Creating the perfect Christmas lunch is more than chance. If you've left it to this month to start planning, you are going to be disappointed, and might end up with the canteen option after all. "Some groups have already booked for Christmas 1997," says Debbie Garrity. "We send out the menus in August. We will have 2,000 people throughout the season. There are a lot of solicitors, accountants and old journalists who've been coming since they were in Fleet Street. The Daily Mirror Sports Desk comes every year."
The biggest problems are alcohol-related; violence and sex. "One person rang up the helpline," says Stefan Stern. "He was a board director, returning to the board room, and he caught the Chief Executive and the Chief Executive's secretary using the board table in a way that was not originally intended. He was in a terrible dilemma. Should he talk to the Chief Executive and would it affect his career prospects?"

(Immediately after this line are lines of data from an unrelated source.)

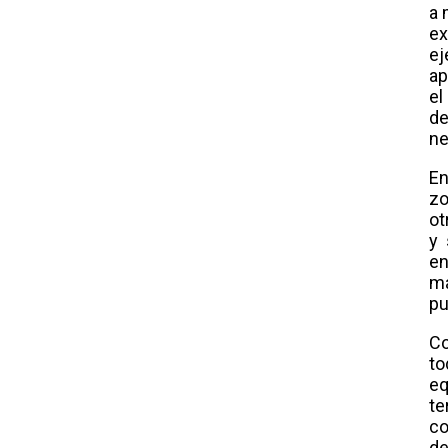
a 
e
e
ap
el
de
ne
En
zo
ot
y 
e
ma
pu
Co
t
eq
t
c
d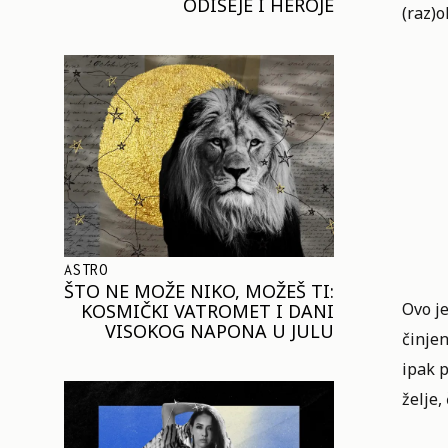
ODISEJE I HEROJE
(raz)
ASTRO
ŠTO NE MOŽE NIKO, MOŽEŠ TI:
Ovo je
KOSMIČKI VATROMET I DANI
VISOKOG NAPONA U JULU
činjen
ipak p
želje,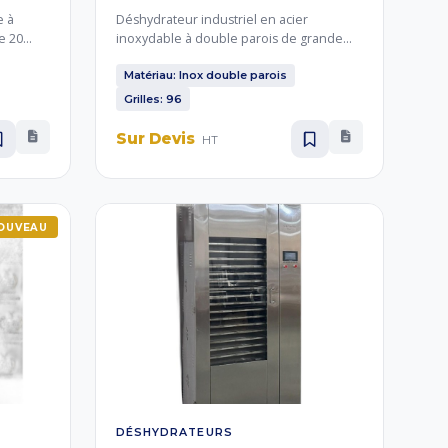
e à
Déshydrateur industriel en acier
e 20
inoxydable à double parois de grande
timise la
capacité avec 96 grilles. Conçu pour le
antit
séchage à l'échelle industrielle de
Matériau: Inox double parois
 séchage
grandes quantités de fruits, légumes,
Grilles: 96
 herbes.
plantes aromatiques et médicinales.
Sur Devis
HT
OUVEAU
DÉSHYDRATEURS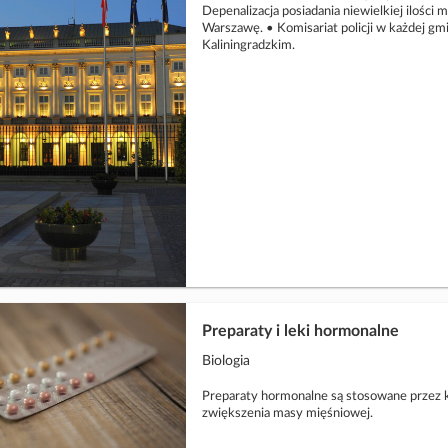
Depenalizacja posiadania niewielkiej ilośc
Warszawę. • Komisariat policji w każdej g
Kaliningradzkim.
Preparaty i leki hormonalne
Biologia
Preparaty hormonalne są stosowane przez 
zwiększenia masy mięśniowej.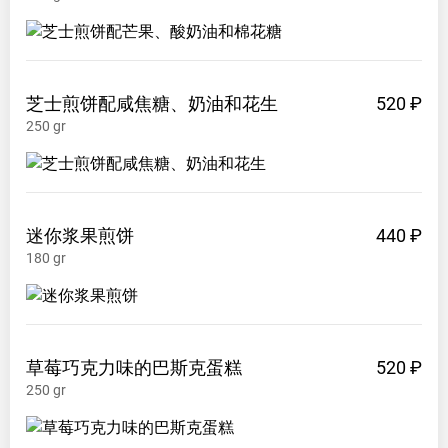
芝士煎饼配咸焦糖、奶油和花生
520 ₽
250
gr
迷你浆果煎饼
440 ₽
180
gr
草莓巧克力味的巴斯克蛋糕
520 ₽
250
gr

In a company where communication is bad anyway, employees often grab the Christmas lunch as the time to say all those things that they've wanted to say all year. This is a mistake, says Jo Maddocks, an Occupational Psychologist and partner in John Cooper Associates. "There is an end-of- school feeling about the Christmas lunch. You forget that everything will be back to normal in January. But it's important to keep a guard up. You shouldn't let yourself go completely."

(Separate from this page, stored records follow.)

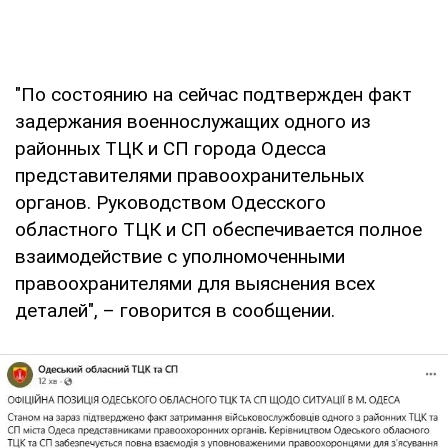
"По состоянию на сейчас подтвержден факт
задержания военнослужащих одного из
районных ТЦК и СП города Одесса
представителями правоохранительных
органов. Руководством Одесского
областного ТЦК и СП обеспечивается полное
взаимодействие с уполномоченными
правоохранителями для выяснения всех
деталей", – говорится в сообщении.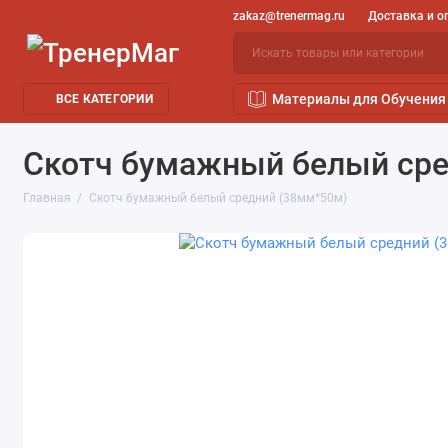
zakaz@trenermag.ru
Доставка и о
Материалы для Обучения
ВСЕ КАТЕГОРИИ
Скотч бумажный белый сре
Главная
Скотч бумажный белый средний (38мм*50м)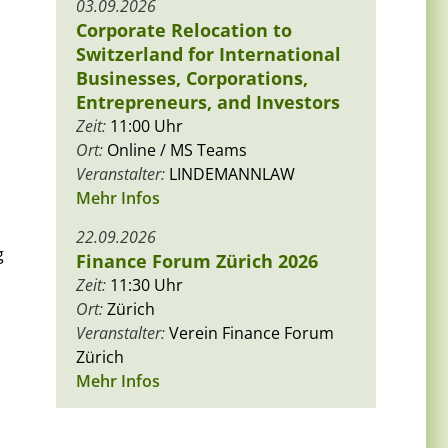
03.09.2026
Corporate Relocation to
Switzerland for International
Businesses, Corporations,
Entrepreneurs, and Investors
Zeit:
11:00 Uhr
Ort:
Online / MS Teams
Veranstalter:
LINDEMANNLAW
Mehr Infos
22.09.2026
g
Finance Forum Zürich 2026
Zeit:
11:30 Uhr
Ort:
Zürich
Veranstalter:
Verein Finance Forum
Zürich
Mehr Infos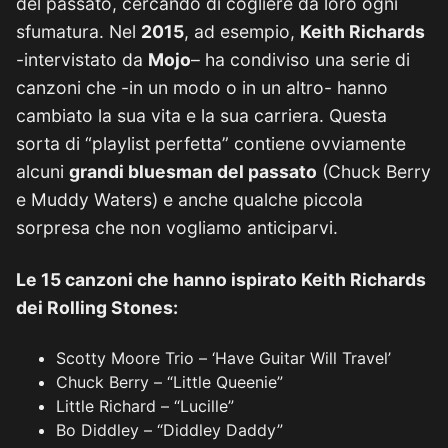
del passato, cercando di cogliere da loro ogni
sfumatura. Nel
2015
, ad esempio,
Keith Richards
-intervistato da
Mojo
– ha condiviso una serie di
canzoni che -in un modo o in un altro- hanno
cambiato la sua vita e la sua carriera. Questa
sorta di “playlist perfetta” contiene ovviamente
alcuni
grandi bluesman del passato
(Chuck Berry
e Muddy Waters) e anche qualche piccola
sorpresa che non vogliamo anticiparvi.
Le 15 canzoni che hanno ispirato Keith Richards
dei Rolling Stones:
Scotty Moore Trio – ‘Have Guitar Will Travel’
Chuck Berry – “Little Queenie”
Little Richard – “Lucille”
Bo Diddley – “Diddley Daddy”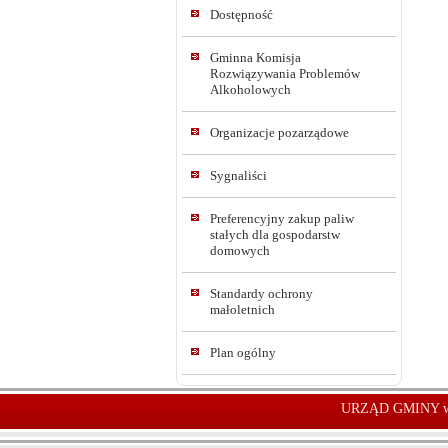
Dostępność
Gminna Komisja
Rozwiązywania Problemów
Alkoholowych
Organizacje pozarządowe
Sygnaliści
Preferencyjny zakup paliw
stałych dla gospodarstw
domowych
Standardy ochrony
małoletnich
Plan ogólny
URZĄD GMINY w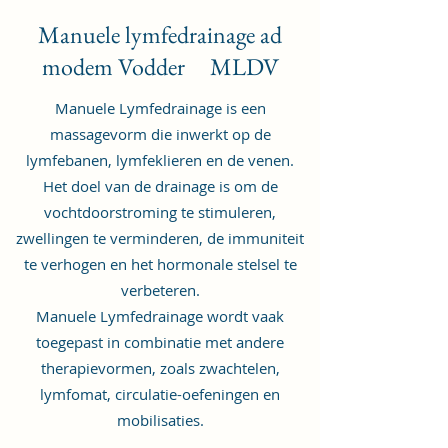
Manuele lymfedrainage ad
modem Vodder MLDV
Manuele Lymfedrainage is een
massagevorm die inwerkt op de
lymfebanen, lymfeklieren en de venen.
Het doel van de drainage is om de
vochtdoorstroming te stimuleren,
zwellingen te verminderen, de immuniteit
te verhogen en het hormonale stelsel te
verbeteren.
Manuele Lymfedrainage wordt vaak
toegepast in combinatie met andere
therapievormen, zoals zwachtelen,
lymfomat, circulatie-oefeningen en
mobilisaties.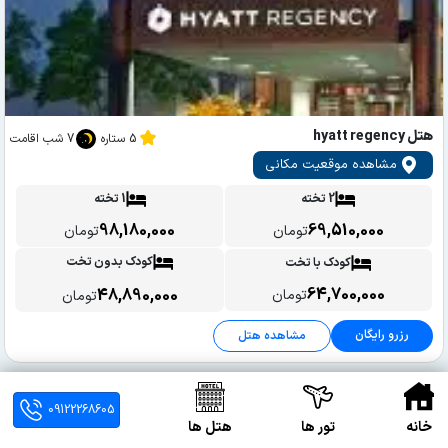
هتل hyatt regency
5 ستاره
7 شب اقامت
مشاهده موقعیت مکانی
2 تخته
1 تخته
98,180,000
69,510,000
تومان
تومان
کودک بدون تخت
کودک با تخت
64,700,000
48,890,000
تومان
تومان
رزرو رایگان
مشاهده هتل
09122268605
خانه
تور ها
هتل ها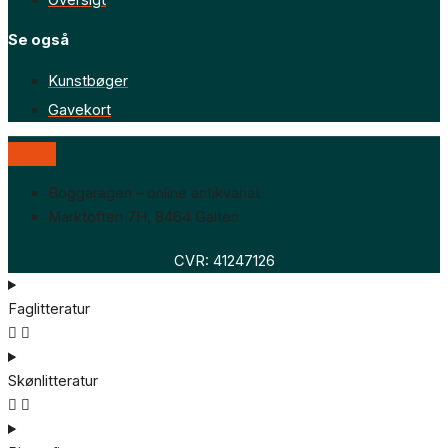
Oversigt
Se også
Kunstbøger
Gavekort
Boggaragen – online antikvariat
Marktoften 7H, 8464 Galten
CVR: 41247126
Faglitteratur
Skønlitteratur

Even if you don't get into a fight, hate the people you're eating with, or inadvertently witness illicit sexual couplings, it can still be awful. Or just plain boring. Jane Smelton, who works in publishing, says "Last year we went to Sticky Fingers and we all got fed up. We got forced together and had nothing to talk about. We were all back in the office at 2.30pm, which was exceptionally pitiful because we were under no obligation to go back at all."
But of course it's not all bad news. It can be a warm and tingly team bonding session where you look into the shining faces of your colleagues, let bygones by bygones, leave the office politics behind for an afternoon and tell everyone how much you love them. It's amazing what lunchtime drinking can do. It can even be a time to make new friends. "We've had one marriage," says Ed Basnett, managing director at My Old Dutch, the pancake house on High Holborn, proudly. "They were sitting back to back with different parties when they came in, but after a few glasses they got together. They came in recently to tell me the good news. I think it's because we have a very warm atmosphere here. Lots of singing."